Princes of the Apocalypse is a 250-ish page hardbound adventure for 5th edition Dungeons and Dragons characters level 1-15, with an MSRP of $49.95 USD. Here's roughly what you're paying for:
13 pages of background, factions, and adventure hooks
21 pages on Red Larch and the surrounding Dessarin Valley, the area where the adventure occurs.
140 pages of keyed adventure locations, dungeons, and side treks.
24 pages of monsters and NPCs
8 pages on the Princes of Elemental Evil
4 pages of new magic items
3 pages on Genasi as a player race
13 pages of new spells
8 pages on adapting the material to various published D&D worlds.
5 pages of sketchbook and concept art for things that didn't make it into the adventure but really, really should have. I am definitely bringing the Walrus Knight back.
Note: these counts are eyeballed. The font size is generous and there is a vast amount of art in this book.
The book itself is Realms-centric, but only in the naming of certain factions and cities. It's slightly worse than what we saw in The Lost Mines of Phandelver. I'm not spoiling much by saying this adventure is about preventing an elemental apocalypse.
WHAT I LIKED:
The structure is pretty good. The adventure starts small, with a missing persons investigation, which leads to the discovery of one or more cults active in the area. The events will progress with or without the intervention of the PCs, and how they deal with them is a matter of choice. Combat is one solution, though infiltration and intrigue are likely to be more fun. For being nonlinear, the writers have managed to make the progression of events/monsters/cool locations feel earned.
Plenty of dungeons. Much like Zelda, there's a Water Temple, an Earth Temple, a Fire Temple, and Wind Temple. The Elemental Nodes are cinematic and evocative. The cults are just developed enough for the DM to make their own. There is a crapload of adventure content. Several of the side treks seem really fun. Actually, if you're starting a new campaign you'll need to run a couple off the bat, as the real joint doesn't really kick off until you're 3rd level.
It's not an adventure path. I wouldn't describe it as an adventure path in the Paizo sense because there doesn't appear to be any railroading (note: I understand that a certain amount of railroading is to be expected in an adventure path, which is why I'm happy Princes of the Apocalypse isn't one). It's really a campaign more than an adventure module.
Diversity of enemies. I feel like half the monsters in the Monster Manual show up in this thing. Some of them seem a bit randomly placed but it wouldn't be D&D otherwise. Also, over 15 levels you're likely to get mighty sick of 100% elemental-themed enemies.

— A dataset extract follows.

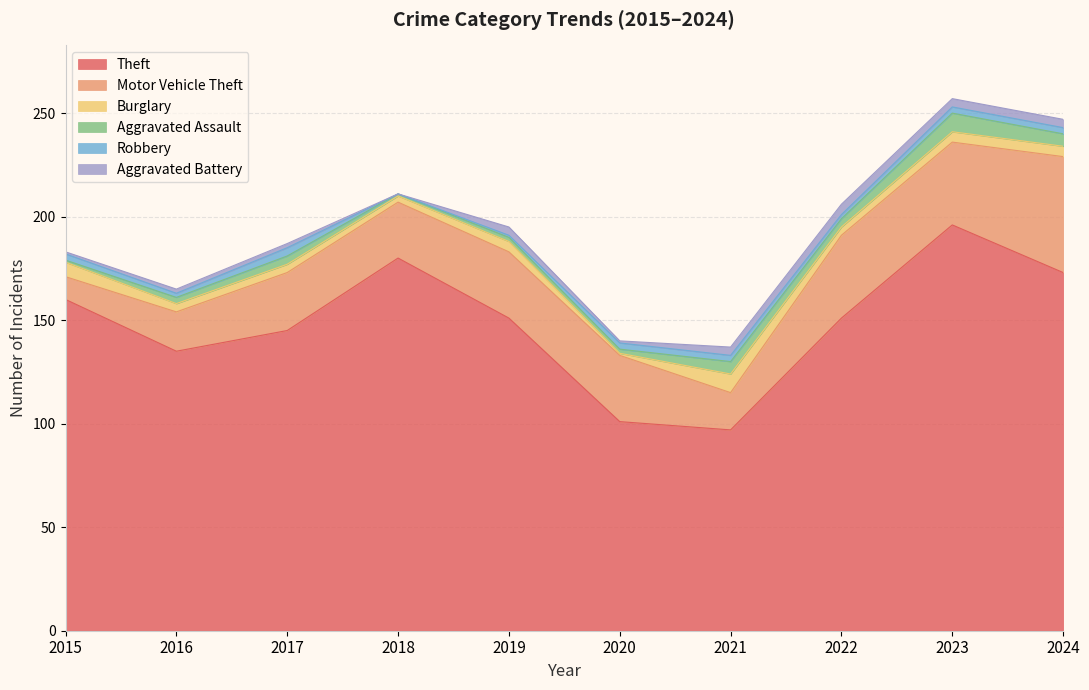

True or false: Motor Vehicle Theft has a value of 12 at 2022.

False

The Balloon Pack: one of the magic items is essentially an air elemental-powered jet pack.
Shoutouts to The Temple of Elemental Evil are there without really being there at all. I always wanted to like that adventure but never really did, and I actually think I'd have more fun with this one.
WHAT I THINK IS REALLY DUMB:
The overland map. Once again, WOTC publishes a very pretty map gridded out in numberless 10-mile hexes. Which is good for determining travel times and that's it. There is ample dead space in this book to include 10 pages of encounters keyed to hexes. Even if you don't want to write them, at least number the fucking hexes for me, Mister Fifty Dollar Book.

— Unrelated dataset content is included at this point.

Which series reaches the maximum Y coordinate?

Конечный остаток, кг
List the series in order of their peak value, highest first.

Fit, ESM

What they cut. Those concept art pages have some pretty great stuff that I wish was in there. Giant vulture riders? Brain parasites? Arial dungeons? Who says no to stuff like that? (Answer: Chris Perkins)
A GENERAL OBSERVATION:
Like any book of this type, many DMs will want to tinker around to make the enemies and cults fit the world they're running. I think they've done a good job giving you an adventure that works without giving you too much that you won't use. Room and location descriptions are for the most part brief and manageable. These aren't One Page Dungeons, but I doubt anyone really expected them to be. This is always a hard balance to strike because everyone in the OSR knows you could do this book in a third of the page count, but then someone else will complain they paid for something that ain't finished cookin' yet.
BUT WOULD YOU RUN IT THO?
Yes, totally. I am not overcome with a burning desire to do so first thing tomorrow, but that might actually be a good thing. It's a solid, nonlinear, site-based adventure with plenty to do, and it stands head and shoulders above Tyranny of Dragons. I think this would be a lot of fun for any group looking for a lengthy, classic-feeling cult-bashing adventure. Many bonus points if they're also Avatar and Legend of Korra fans.
If you can't get down with insane cults who worship the concept of air or whatever, then this is probably not for you.